:: 问题描述 1 ::
改写数据行:从第一行开始,到含有“and at (183, 247) colour: purple -> orange”的那一行为止(首尾两行都算),把其中的“underline”改为“underscore”,其余不动,只输出这些行。

:: 文本节选 ::

────

Re: Re: flink 1.12.0 kubernetes-session部署问题

Yang Wang
native方式默认使用的是LoadBalancer的方式来暴露,所以会打印出来一个你无法访问的地址
你可以加一个-Dkubernetes.rest-service.exposed.type=NodePort的方式来使用NodePort来暴露
这样Flink Client端打印出来的地址就是正确的了

另外你可以可以使用minikube ip来查看ip地址,同时用kubectl get svc获取你创建的Flink cluster
svc的NodePort,拼起来就可以


至于你说的NoResourceAvailableException,你可以看下是不是TaskManager的Pod已经创建出来了,但是pending状态
如果是,那就是你minikube资源不够了,可以把minikube资源调大或者把JobManager、TaskManager的Pod资源调小
如果不是,你可以把完整的JobManager日志发一下,这样方便查问题


Best,
Yang

陈帅 <[hidden email]> 于2021年1月2日周六 上午10:43写道:

> 环境:MacBook Pro 单机安装了 minkube v1.15.1 和 kubernetes v1.19.4
> 我在flink v1.11.3发行版下执行如下命令
> kubectl create namespace flink-session-cluster
>
>
> kubectl create serviceaccount flink -n flink-session-cluster
>
>
> kubectl create clusterrolebinding flink-role-binding-flink \
> --clusterrole=edit \ --serviceaccount=flink-session-cluster:flink
>
>
> ./bin/kubernetes-session.sh \ -Dkubernetes.namespace=flink-session-cluster
> \ -Dkubernetes.jobmanager.service-account=flink \
> -Dkubernetes.cluster-id=session001 \
> -Dtaskmanager.memory.process.size=8192m \ -Dkubernetes.taskmanager.cpu=1 \
> -Dtaskmanager.numberOfTaskSlots=4 \
> -Dresourcemanager.taskmanager-timeout=3600000
>
>
> 屏幕打印的结果显示flink web UI启在了 http://192.168.64.2:8081 而不是类似于
> http://192.168.50.135:31753 这样的5位数端口,是哪里有问题?这里的host ip应该是minikube
> ip吗?我本地浏览器访问不了http://192.168.64.2:8081
>
>
>
> 2021-01-02 10:28:04,177 INFO
> org.apache.flink.runtime.util.config.memory.ProcessMemoryUtils [] - The
> derived from fraction jvm overhead memory (160.000mb (167772162 bytes)) is
> less than its min value 192.000mb (201326592 bytes), min value will be used
> instead
>
> 2021-01-02 10:28:04,907 INFO
> org.apache.flink.kubernetes.KubernetesClusterDescriptor      [] - Create
> flink session cluster session001 successfully, JobManager Web Interface:
> http://192.168.64.2:8081
>
>
>
>
> 查看了pods, service, deployment都正常启动好了,显示全绿色的
>
>
> 接下来提交任务
> ./bin/flink run -d \ -e kubernetes-session \
> -Dkubernetes.namespace=flink-session-cluster \
> -Dkubernetes.cluster-id=session001 \ examples/streaming/WindowJoin.jar
>
>
>
> Using windowSize=2000, data rate=3
>
> To customize example, use: WindowJoin [--windowSize
> <window-size-in-millis>] [--rate <elements-per-second>]
>
> 2021-01-02 10:21:48,658 INFO
> org.apache.flink.kubernetes.KubernetesClusterDescriptor      [] - Retrieve
> flink cluster session001 successfully, JobManager Web Interface:
> http://10.106.136.236:8081
>
>
>
>
> 这里显示的 http://10.106.136.236:8081 我是能够通过浏览器访问到的,打开显示作业正在运行,而且available
> slots一项显示的是 0,查看JM日志有如下error
>
>
>
>
> Causedby:
> org.apache.flink.runtime.jobmanager.scheduler.NoResourceAvailableException:
> Couldnot allocate the required slot within slot request timeout. Please
> make sure that the cluster has enough resources.

────

:: 原始数据 ::
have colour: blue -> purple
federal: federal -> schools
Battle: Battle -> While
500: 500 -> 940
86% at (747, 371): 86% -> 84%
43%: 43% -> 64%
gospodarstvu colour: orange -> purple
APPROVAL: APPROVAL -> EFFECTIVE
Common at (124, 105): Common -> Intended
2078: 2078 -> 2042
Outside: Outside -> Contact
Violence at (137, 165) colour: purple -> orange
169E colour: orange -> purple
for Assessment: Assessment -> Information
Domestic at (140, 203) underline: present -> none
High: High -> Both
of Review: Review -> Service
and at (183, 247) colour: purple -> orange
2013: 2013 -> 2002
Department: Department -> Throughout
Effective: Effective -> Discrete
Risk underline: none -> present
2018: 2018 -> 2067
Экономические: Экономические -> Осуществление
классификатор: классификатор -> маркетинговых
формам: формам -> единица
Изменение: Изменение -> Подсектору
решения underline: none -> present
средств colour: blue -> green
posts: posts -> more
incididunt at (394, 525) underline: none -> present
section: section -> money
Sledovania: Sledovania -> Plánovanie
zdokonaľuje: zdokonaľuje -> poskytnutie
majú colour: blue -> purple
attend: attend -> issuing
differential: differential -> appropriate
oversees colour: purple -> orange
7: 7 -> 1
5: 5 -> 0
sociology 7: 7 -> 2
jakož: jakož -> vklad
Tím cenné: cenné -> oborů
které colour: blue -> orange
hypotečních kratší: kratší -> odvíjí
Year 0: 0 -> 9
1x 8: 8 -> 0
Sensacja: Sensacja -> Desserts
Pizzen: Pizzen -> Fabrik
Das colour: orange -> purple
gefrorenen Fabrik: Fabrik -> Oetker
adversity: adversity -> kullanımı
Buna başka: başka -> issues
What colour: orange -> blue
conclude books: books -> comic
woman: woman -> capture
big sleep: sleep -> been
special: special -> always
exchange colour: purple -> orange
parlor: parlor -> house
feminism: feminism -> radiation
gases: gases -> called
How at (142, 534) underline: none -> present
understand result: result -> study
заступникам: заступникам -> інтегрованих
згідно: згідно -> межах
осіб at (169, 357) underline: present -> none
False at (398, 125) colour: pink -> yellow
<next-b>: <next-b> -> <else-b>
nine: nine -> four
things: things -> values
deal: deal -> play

────

:: 问题描述 2 ::
续写这篇关于 Flink kubernetes-session 部署问题的帖子,从最后一句之后接着往下写。

:: 练习作答 1 ::
have colour: blue -> purple
federal: federal -> schools
Battle: Battle -> While
500: 500 -> 940
86% at (747, 371): 86% -> 84%
43%: 43% -> 64%
gospodarstvu colour: orange -> purple
APPROVAL: APPROVAL -> EFFECTIVE
Common at (124, 105): Common -> Intended
2078: 2078 -> 2042
Outside: Outside -> Contact
Violence at (137, 165) colour: purple -> orange
169E colour: orange -> purple
for Assessment: Assessment -> Information
Domestic at (140, 203) underscore: present -> none
High: High -> Both
of Review: Review -> Service
and at (183, 247) colour: purple -> orange

:: 练习作答 2 ::
>     at
> org.apache.flink.runtime.scheduler.DefaultScheduler.maybeWrapWithNoResourceAvailableException(DefaultScheduler.java:441)
> ~[flink-dist_2.12-1.11.3.jar:1.11.3]
>     ... 47 more
> Causedby: java.util.concurrent.CompletionException:
> java.util.concurrent.TimeoutException
>     at
> java.util.concurrent.CompletableFuture.encodeThrowable(CompletableFuture.java:292)
> ~[?:1.8.0_275]
>     at
> java.util.concurrent.CompletableFuture.completeThrowable(CompletableFuture.java:308)
> ~[?:1.8.0_275]
>     at
> java.util.concurrent.CompletableFuture.uniApply(CompletableFuture.java:607)
> ~[?:1.8.0_275]
>     at
> java.util.concurrent.CompletableFuture$UniApply.tryFire(CompletableFuture.java:591)
> ~[?:1.8.0_275]
>     ... 27 more
> Causedby: java.util.concurrent.TimeoutException
>     ... 25 more
>
>
> 为什么会报这个资源配置不足的错?谢谢解答!
>
>
>
>
>
>
>
>
> 在 2020-12-29 09:53:48,"Yang Wang" <[hidden email]> 写道:
> >ConfigMap不需要提前创建,那个Warning信息可以忽略,是正常的,主要原因是先创建的deployment,再创建的ConfigMap
> >你可以参考社区的文档[1]把Jm的log打到console看一下
> >
> >我怀疑是你没有创建service account导致的[2]
> >
> >[1].
> >
> https://ci.apache.org/projects/flink/flink-docs-release-1.11/ops/deployment/native_kubernetes.html#log-files
> >[2].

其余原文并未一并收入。